Another positive is the percentage of associates of color, which increased 1.8 percentage points in 2023 to 30.15%. That is the largest year-over-year increase for this group measured by the NALP. It is also a big jump since 2010, when the percentage of associates of color was 19.53%.

The percentage of female associates of color among all associates was 17.5% in 2023, up from about 11% from 2009 to 2012.

The NALP began tracking firm diversity data in 1991, when women accounted for a little more than 38% of firm associates.

“It took another 32 years for women to achieve equal, and just slightly greater, representation among associates,” said Nikia L. Gray, executive director of the NALP, in the press release. “Real change is slow, hard and imperceptible, but it does happen.”
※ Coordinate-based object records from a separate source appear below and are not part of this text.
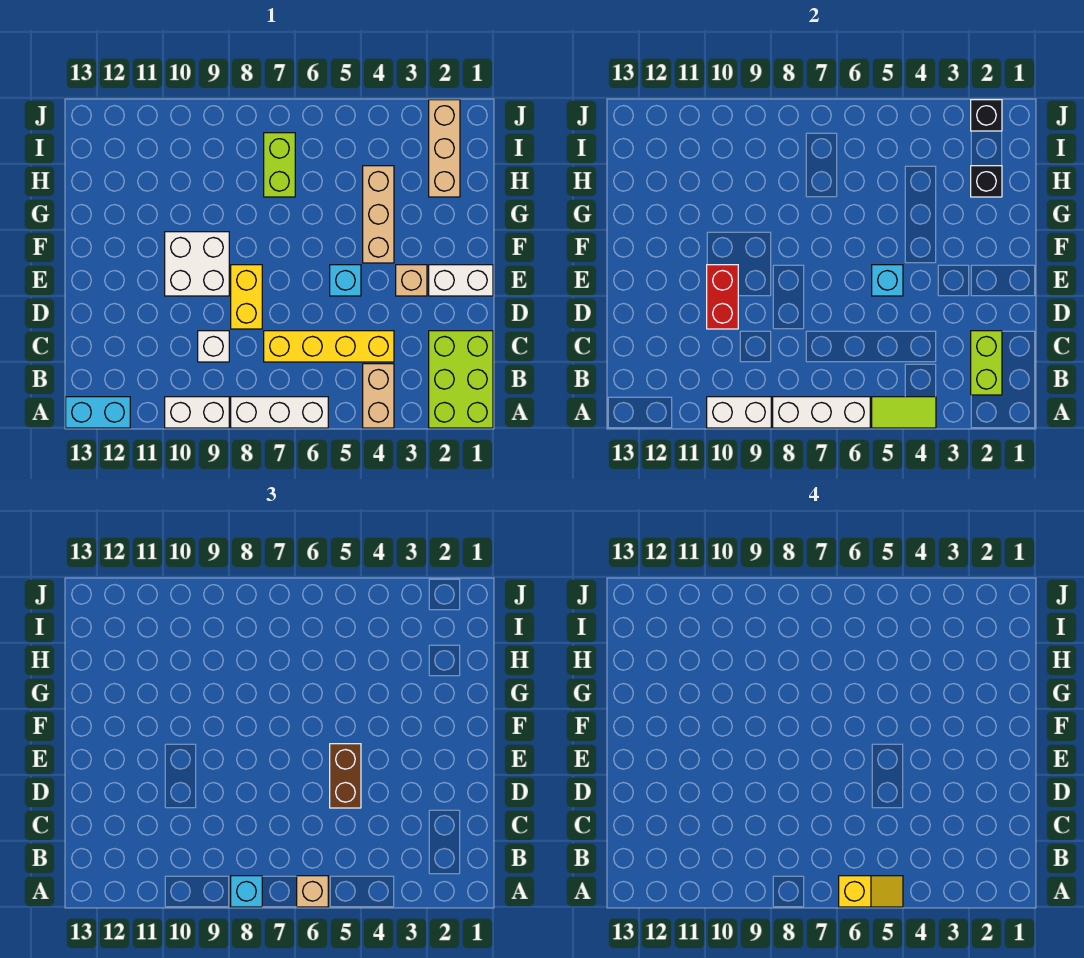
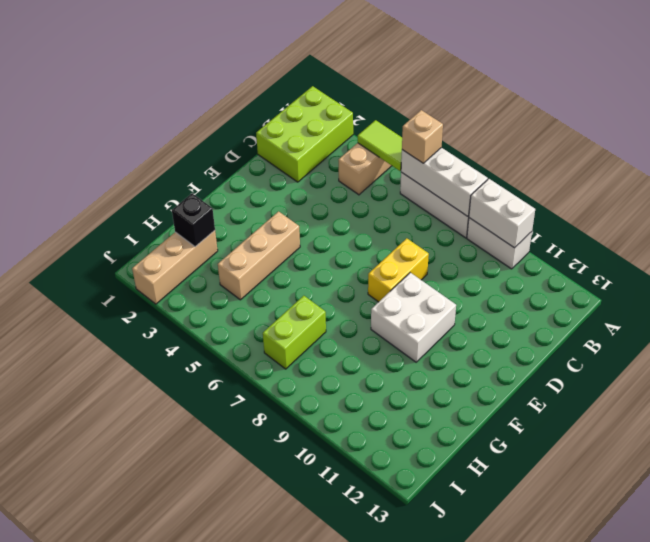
none -> cyan 1x2 brick [66,397,130,428]
none -> yellow 1x4 brick [264,331,394,362]
none -> white 1x1 brick [198,331,229,362]

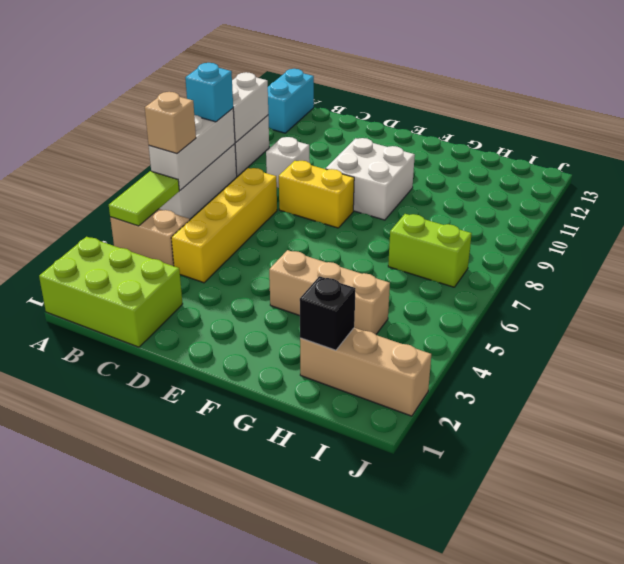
none -> white 1x2 brick [429,265,493,296]
none -> tan 1x1 brick [396,265,427,296]
none -> cyan 1x1 brick [330,265,361,296]

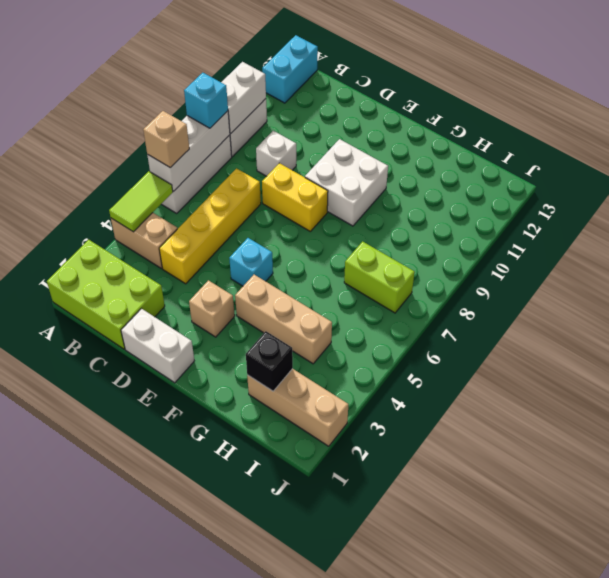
white 1x2 brick [121,309,194,383] -> white 1x2 brick turned to [429,265,493,296]
none -> lime 1x2 brick [971,331,1002,395]
none -> red 1x2 brick [707,265,738,329]
none -> cyan 1x1 brick [872,265,903,296]

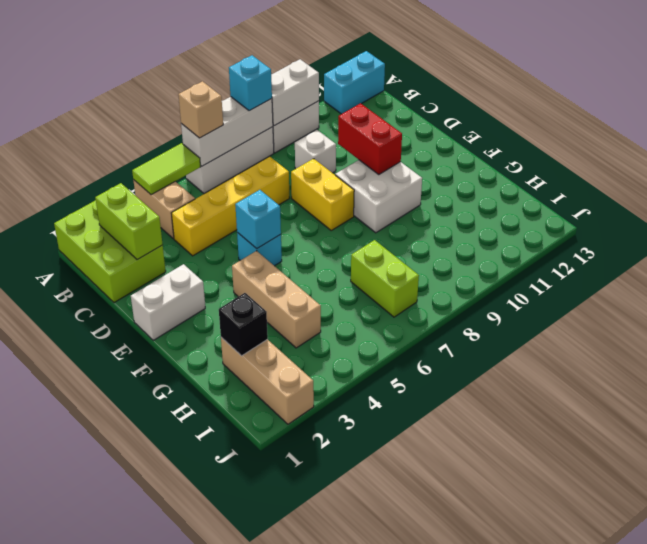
none -> tan 1x1 brick [396,265,427,296]
none -> black 1x1 brick [971,100,1002,131]
none -> brown 1x2 brick [330,744,361,808]

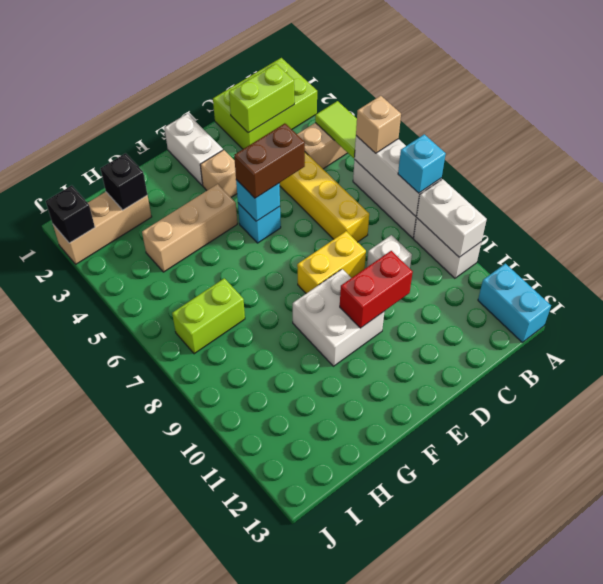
none -> yellow 1x2 slope [839,876,903,907]

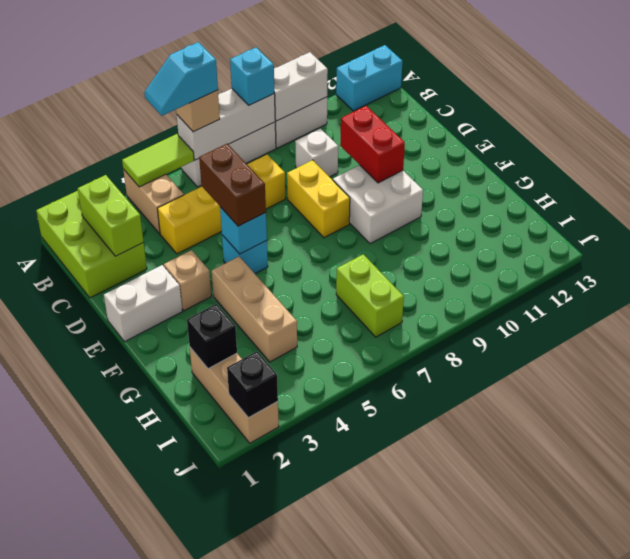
cyan 1x2 slope [144,42,218,116] -> yellow 1x2 slope [839,876,903,907]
Women, however, remain underrepresented among firm partners, despite a 1.1 percentage point increase in their numbers in 2023. They now make up 27.76% of all partners. The numbers are even lower for women equity partners in multitier firms, where only 23.7% of equity partners are women.

The share of partners of color was 12.01%, while the share of female partners of color was less than 5%.

The NALP report says underrepresentation of women and people of color at the partnership level is “a pattern that holds true across all firm sizes and most jurisdictions.”

The report is based on information from the 2023 NALP Directory of Legal Employers, which includes race, ethnicity and gender information for nearly 108,000 partners, associates and other lawyers in 812 U.S. law offices.